Written by then sergeant H. Kolehmainen, translated using machine translation (w/corrections) from "Kansa Taisteli"-journal issue 3/1957.

I have attached a map at the bottom of the post of the area with some points of interest marked. Click to see larger image. I am still trying to find out the unit the writer belonged to for some additional details.


21 February 1940, in the intermediate position

Our dugout is on the banks of the Pero River. It was built as a machine gun
emplacement, but its firing port faces the enemy and its area of fire is
limited. We have placed the machine gun in a trench behind the dugout. The
river at this point is 10 metres wide and heavily frozen. So heavy that it can
carry tanks, as evidenced by the tracks of the tanks that drove close to the
Road Base a few days ago.

The commander of the machine gun platoon, Sergeant Ovaska, also lives in our
dugout.

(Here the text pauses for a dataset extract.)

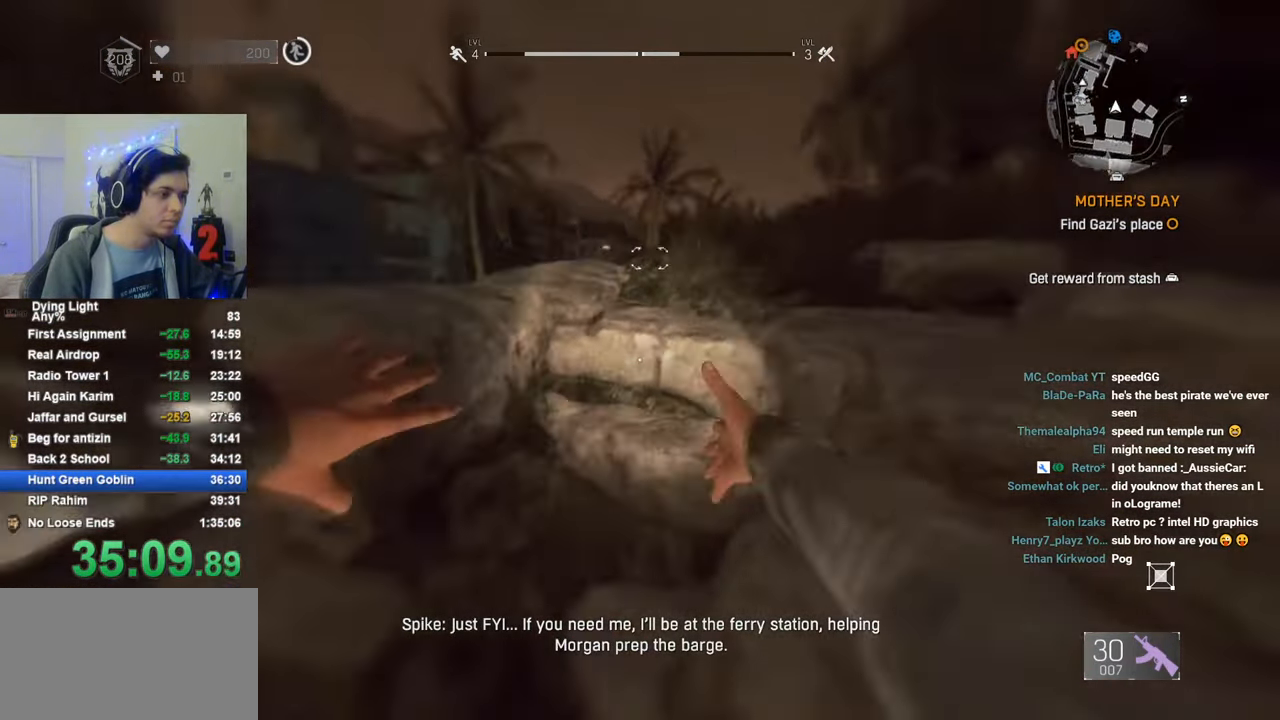
{"keys": ["1", "shift", "w"], "mouse": [], "mouse_move": "down-right", "events": [[33, "mouse_wheel", "up"], [450, "1", "down"]]}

This morning he went on an errand to the Road Base, but returned a
moment later to tell us that he had dropped in to take a peek at a stretch of
anti-tank trench that cannot be observed from our positions. The trench had
been full of Russians. He thought they could easily be destroyed by a small
surprise attack. We roused some of the men who were resting and, led by
Ovaska, crept under cover of darkness to the edge of the trench. Hand grenades
exploded in the pit. The submachine gun completed the job. Twenty-two were
deducted from the Russian strength, including one lieutenant. On our return we
had with us a watch, binoculars, map case, compass, flare gun, sniper rifle
and several semi-automatic and standard rifles.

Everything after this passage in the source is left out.